> What the task asks
Only the pictures are left out: repeat the rest of the entries exactly.

> Exercise input
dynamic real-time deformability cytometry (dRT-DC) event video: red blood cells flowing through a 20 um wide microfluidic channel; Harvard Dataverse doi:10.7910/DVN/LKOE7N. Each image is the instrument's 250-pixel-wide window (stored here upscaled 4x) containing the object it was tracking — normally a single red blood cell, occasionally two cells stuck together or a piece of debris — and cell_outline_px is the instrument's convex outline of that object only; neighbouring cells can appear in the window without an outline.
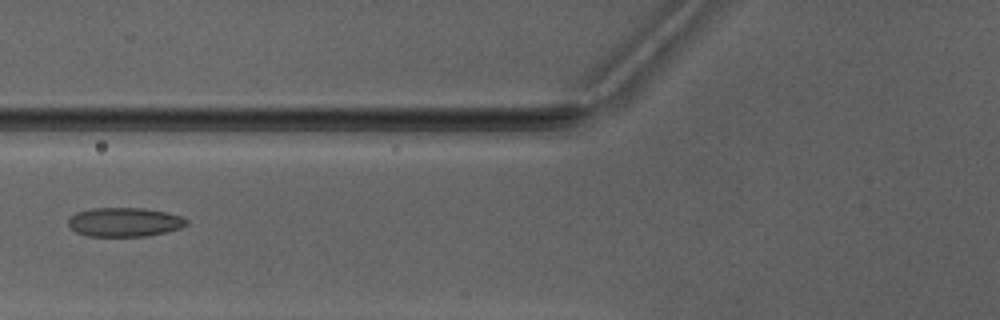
{"species": "Egyptian fruit bat (a non-hibernating species)", "species_latin": "Rousettus aegyptiacus", "temperature_condition": "warm", "stored_images_in_passage": 7, "camera_frame_rate_fps": 3000, "um_per_image_px": 0.085, "animal": {"sex": "male"}, "frame": {"image": 1, "passage_image": 7, "time_ms": 8.0, "image_size_px": [1000, 320], "cell_outline_px": [[188, 224], [180, 228], [164, 232], [144, 236], [88, 236], [76, 232], [68, 224], [68, 220], [76, 212], [92, 208], [144, 208], [168, 212], [180, 216], [188, 220]], "centroid_in_image_um": [10.59, 18.87], "position_along_channel_um": 115.2, "area_um2": 19.94}}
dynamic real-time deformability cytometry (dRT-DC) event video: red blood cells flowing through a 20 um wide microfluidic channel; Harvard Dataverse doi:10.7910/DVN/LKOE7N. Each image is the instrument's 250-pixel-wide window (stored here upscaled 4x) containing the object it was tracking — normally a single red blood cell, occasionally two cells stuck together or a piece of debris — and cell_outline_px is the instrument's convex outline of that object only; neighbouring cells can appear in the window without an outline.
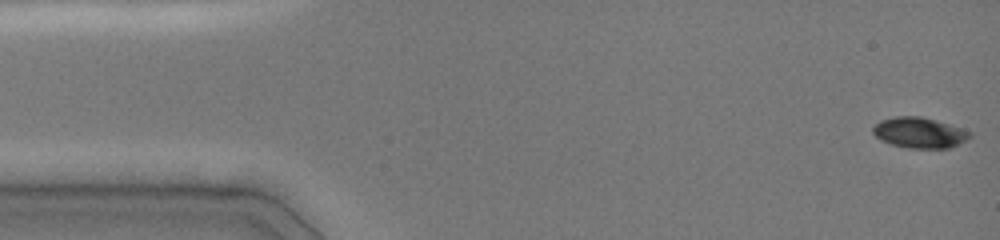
{"species": "common noctule bat (a hibernating species)", "species_latin": "Nyctalus noctula", "temperature_condition": "cold", "stored_images_in_passage": 48, "camera_frame_rate_fps": 3000, "um_per_image_px": 0.085, "animal": {"sex": "female", "body_mass_g": 19.0, "forearm_length_mm": 51.5}, "frame": {"image": 1, "passage_image": 1, "time_ms": 0.0, "image_size_px": [1000, 240], "cell_outline_px": [[972, 136], [948, 148], [908, 148], [892, 144], [880, 140], [872, 132], [872, 128], [880, 120], [896, 116], [920, 116], [936, 120], [972, 132]], "centroid_in_image_um": [78.12, 11.27], "position_along_channel_um": 6.9, "area_um2": 17.11}}
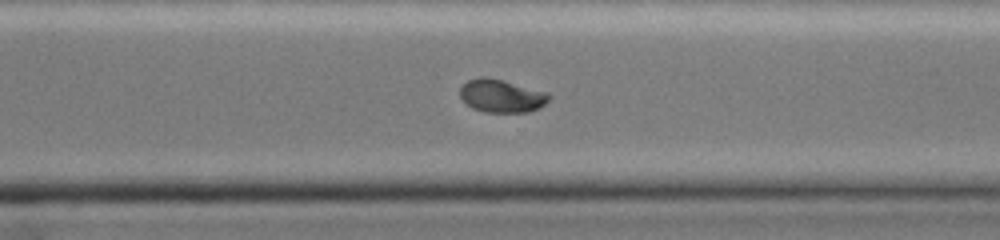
{"frame": {"image": 2, "passage_image": 34, "time_ms": 11.0, "image_size_px": [1000, 240], "cell_outline_px": [[552, 96], [540, 108], [528, 112], [484, 112], [472, 108], [460, 96], [460, 88], [468, 80], [480, 76], [488, 76], [548, 92]], "centroid_in_image_um": [42.65, 8.14], "position_along_channel_um": 328.0, "area_um2": 17.22}}
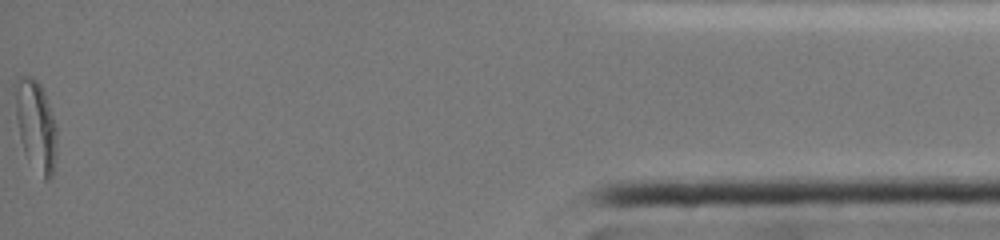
{"frame": {"image": 3, "passage_image": 48, "time_ms": 15.667, "image_size_px": [1000, 240], "cell_outline_px": [[56, 156], [52, 176], [48, 180], [44, 180], [28, 160], [24, 152], [16, 120], [12, 88], [12, 84], [20, 76], [32, 76], [40, 84], [44, 92], [56, 128]], "centroid_in_image_um": [3.0, 10.62], "position_along_channel_um": 432.2, "area_um2": 22.25}, "authors_computed_cell_mechanics": {"area_um2": 18.0914, "velocity_mm_per_s": 4.0111, "shape_relaxation_time_tau1_ms": 3.1813, "shape_relaxation_time_tau2_ms": 3.8412, "deformation_change_tau1": 0.1222, "deformation_change_tau2": 0.0397}}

> Solution to this problem
dynamic real-time deformability cytometry (dRT-DC) event video: red blood cells flowing through a 20 um wide microfluidic channel; Harvard Dataverse doi:10.7910/DVN/LKOE7N. Each image is the instrument's 250-pixel-wide window (stored here upscaled 4x) containing the object it was tracking — normally a single red blood cell, occasionally two cells stuck together or a piece of debris — and cell_outline_px is the instrument's convex outline of that object only; neighbouring cells can appear in the window without an outline.
{"species": "Egyptian fruit bat (a non-hibernating species)", "species_latin": "Rousettus aegyptiacus", "temperature_condition": "warm", "stored_images_in_passage": 7, "camera_frame_rate_fps": 3000, "um_per_image_px": 0.085, "animal": {"sex": "male"}, "frame": {"image": 1, "passage_image": 7, "time_ms": 8.0, "image_size_px": [1000, 320], "cell_outline_px": [[188, 224], [180, 228], [164, 232], [144, 236], [88, 236], [76, 232], [68, 224], [68, 220], [76, 212], [92, 208], [144, 208], [168, 212], [180, 216], [188, 220]], "centroid_in_image_um": [10.59, 18.87], "position_along_channel_um": 115.2, "area_um2": 19.94}}
dynamic real-time deformability cytometry (dRT-DC) event video: red blood cells flowing through a 20 um wide microfluidic channel; Harvard Dataverse doi:10.7910/DVN/LKOE7N. Each image is the instrument's 250-pixel-wide window (stored here upscaled 4x) containing the object it was tracking — normally a single red blood cell, occasionally two cells stuck together or a piece of debris — and cell_outline_px is the instrument's convex outline of that object only; neighbouring cells can appear in the window without an outline.
{"species": "common noctule bat (a hibernating species)", "species_latin": "Nyctalus noctula", "temperature_condition": "cold", "stored_images_in_passage": 48, "camera_frame_rate_fps": 3000, "um_per_image_px": 0.085, "animal": {"sex": "female", "body_mass_g": 19.0, "forearm_length_mm": 51.5}, "frame": {"image": 1, "passage_image": 1, "time_ms": 0.0, "image_size_px": [1000, 240], "cell_outline_px": [[972, 136], [948, 148], [908, 148], [892, 144], [880, 140], [872, 132], [872, 128], [880, 120], [896, 116], [920, 116], [936, 120], [972, 132]], "centroid_in_image_um": [78.12, 11.27], "position_along_channel_um": 6.9, "area_um2": 17.11}}
{"frame": {"image": 2, "passage_image": 34, "time_ms": 11.0, "image_size_px": [1000, 240], "cell_outline_px": [[552, 96], [540, 108], [528, 112], [484, 112], [472, 108], [460, 96], [460, 88], [468, 80], [480, 76], [488, 76], [548, 92]], "centroid_in_image_um": [42.65, 8.14], "position_along_channel_um": 328.0, "area_um2": 17.22}}
{"frame": {"image": 3, "passage_image": 48, "time_ms": 15.667, "image_size_px": [1000, 240], "cell_outline_px": [[56, 156], [52, 176], [48, 180], [44, 180], [28, 160], [24, 152], [16, 120], [12, 88], [12, 84], [20, 76], [32, 76], [40, 84], [44, 92], [56, 128]], "centroid_in_image_um": [3.0, 10.62], "position_along_channel_um": 432.2, "area_um2": 22.25}, "authors_computed_cell_mechanics": {"area_um2": 18.0914, "velocity_mm_per_s": 4.0111, "shape_relaxation_time_tau1_ms": 3.1813, "shape_relaxation_time_tau2_ms": 3.8412, "deformation_change_tau1": 0.1222, "deformation_change_tau2": 0.0397}}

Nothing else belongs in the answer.